Stored data:
┄┄┄┄┄┄┄┄┄┄┄┄┄┄┄┄┄┄┄┄
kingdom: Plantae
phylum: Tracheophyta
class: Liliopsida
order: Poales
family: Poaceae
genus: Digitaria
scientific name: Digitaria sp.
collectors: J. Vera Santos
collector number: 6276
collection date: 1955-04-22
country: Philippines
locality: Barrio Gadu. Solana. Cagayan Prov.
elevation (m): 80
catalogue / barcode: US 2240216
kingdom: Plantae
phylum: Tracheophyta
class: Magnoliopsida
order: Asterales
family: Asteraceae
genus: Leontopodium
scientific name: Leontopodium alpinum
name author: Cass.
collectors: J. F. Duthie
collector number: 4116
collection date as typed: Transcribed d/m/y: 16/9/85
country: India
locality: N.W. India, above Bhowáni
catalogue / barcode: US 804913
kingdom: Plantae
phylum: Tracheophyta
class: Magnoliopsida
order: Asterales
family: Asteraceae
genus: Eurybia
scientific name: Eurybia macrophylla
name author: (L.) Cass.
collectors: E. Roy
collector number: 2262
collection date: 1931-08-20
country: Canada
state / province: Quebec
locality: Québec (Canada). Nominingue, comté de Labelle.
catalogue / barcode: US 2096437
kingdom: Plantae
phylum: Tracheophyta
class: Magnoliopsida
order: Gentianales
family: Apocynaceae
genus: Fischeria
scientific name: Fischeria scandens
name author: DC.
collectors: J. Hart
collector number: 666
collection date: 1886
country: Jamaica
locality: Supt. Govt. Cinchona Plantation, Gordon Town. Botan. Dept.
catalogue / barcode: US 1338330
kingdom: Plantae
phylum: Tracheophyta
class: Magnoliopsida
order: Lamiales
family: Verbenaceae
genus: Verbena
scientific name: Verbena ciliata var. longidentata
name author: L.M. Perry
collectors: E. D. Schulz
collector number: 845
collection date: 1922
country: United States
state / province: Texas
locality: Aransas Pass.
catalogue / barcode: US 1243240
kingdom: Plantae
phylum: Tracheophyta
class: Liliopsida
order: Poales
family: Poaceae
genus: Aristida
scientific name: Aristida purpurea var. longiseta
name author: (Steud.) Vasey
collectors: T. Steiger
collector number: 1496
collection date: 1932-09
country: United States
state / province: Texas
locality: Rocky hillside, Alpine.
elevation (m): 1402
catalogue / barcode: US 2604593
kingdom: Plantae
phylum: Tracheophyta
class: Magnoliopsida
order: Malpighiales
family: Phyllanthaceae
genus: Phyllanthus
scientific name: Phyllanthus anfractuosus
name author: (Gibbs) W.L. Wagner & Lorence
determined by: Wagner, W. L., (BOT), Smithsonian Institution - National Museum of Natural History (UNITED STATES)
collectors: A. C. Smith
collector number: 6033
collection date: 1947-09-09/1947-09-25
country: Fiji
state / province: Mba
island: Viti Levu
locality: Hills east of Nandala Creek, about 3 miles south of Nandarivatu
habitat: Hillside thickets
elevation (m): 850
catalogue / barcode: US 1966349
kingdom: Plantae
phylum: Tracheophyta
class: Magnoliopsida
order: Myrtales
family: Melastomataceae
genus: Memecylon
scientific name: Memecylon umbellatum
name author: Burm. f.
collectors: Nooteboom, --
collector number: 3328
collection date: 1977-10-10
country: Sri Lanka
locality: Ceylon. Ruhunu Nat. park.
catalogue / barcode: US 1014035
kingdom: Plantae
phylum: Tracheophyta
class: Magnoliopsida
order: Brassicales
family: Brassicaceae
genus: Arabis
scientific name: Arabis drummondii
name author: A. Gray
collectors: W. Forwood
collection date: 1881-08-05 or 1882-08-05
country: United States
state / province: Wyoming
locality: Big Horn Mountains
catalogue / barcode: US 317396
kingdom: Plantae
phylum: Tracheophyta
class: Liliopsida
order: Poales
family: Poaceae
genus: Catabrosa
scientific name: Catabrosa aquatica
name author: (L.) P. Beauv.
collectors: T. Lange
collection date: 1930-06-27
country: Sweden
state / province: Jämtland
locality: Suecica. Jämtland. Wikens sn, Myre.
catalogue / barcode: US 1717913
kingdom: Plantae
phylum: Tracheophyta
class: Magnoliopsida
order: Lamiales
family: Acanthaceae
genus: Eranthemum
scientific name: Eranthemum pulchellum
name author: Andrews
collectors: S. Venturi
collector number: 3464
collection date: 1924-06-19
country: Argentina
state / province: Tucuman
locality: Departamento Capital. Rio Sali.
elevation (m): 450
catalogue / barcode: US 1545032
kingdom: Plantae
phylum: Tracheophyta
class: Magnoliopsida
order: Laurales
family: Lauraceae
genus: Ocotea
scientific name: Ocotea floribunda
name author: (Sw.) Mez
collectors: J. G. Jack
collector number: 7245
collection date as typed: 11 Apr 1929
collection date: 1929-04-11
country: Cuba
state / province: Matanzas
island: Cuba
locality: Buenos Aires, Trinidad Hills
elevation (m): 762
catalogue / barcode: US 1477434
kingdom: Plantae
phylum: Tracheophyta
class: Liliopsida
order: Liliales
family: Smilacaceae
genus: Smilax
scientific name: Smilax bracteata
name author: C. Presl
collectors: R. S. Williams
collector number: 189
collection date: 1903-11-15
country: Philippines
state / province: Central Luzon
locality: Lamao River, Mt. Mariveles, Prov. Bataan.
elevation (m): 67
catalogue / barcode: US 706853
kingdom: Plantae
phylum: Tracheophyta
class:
┄┄┄┄┄┄┄┄┄┄┄┄┄┄┄┄┄┄┄┄
Task brief:
Copy the lines of the listing word for word, beginning with the line containing "island: Cuba" and continuing through the last line of the listing.

Solution for this task:
island: Cuba
locality: Buenos Aires, Trinidad Hills
elevation (m): 762
catalogue / barcode: US 1477434
kingdom: Plantae
phylum: Tracheophyta
class: Liliopsida
order: Liliales
family: Smilacaceae
genus: Smilax
scientific name: Smilax bracteata
name author: C. Presl
collectors: R. S. Williams
collector number: 189
collection date: 1903-11-15
country: Philippines
state / province: Central Luzon
locality: Lamao River, Mt. Mariveles, Prov. Bataan.
elevation (m): 67
catalogue / barcode: US 706853
kingdom: Plantae
phylum: Tracheophyta
class:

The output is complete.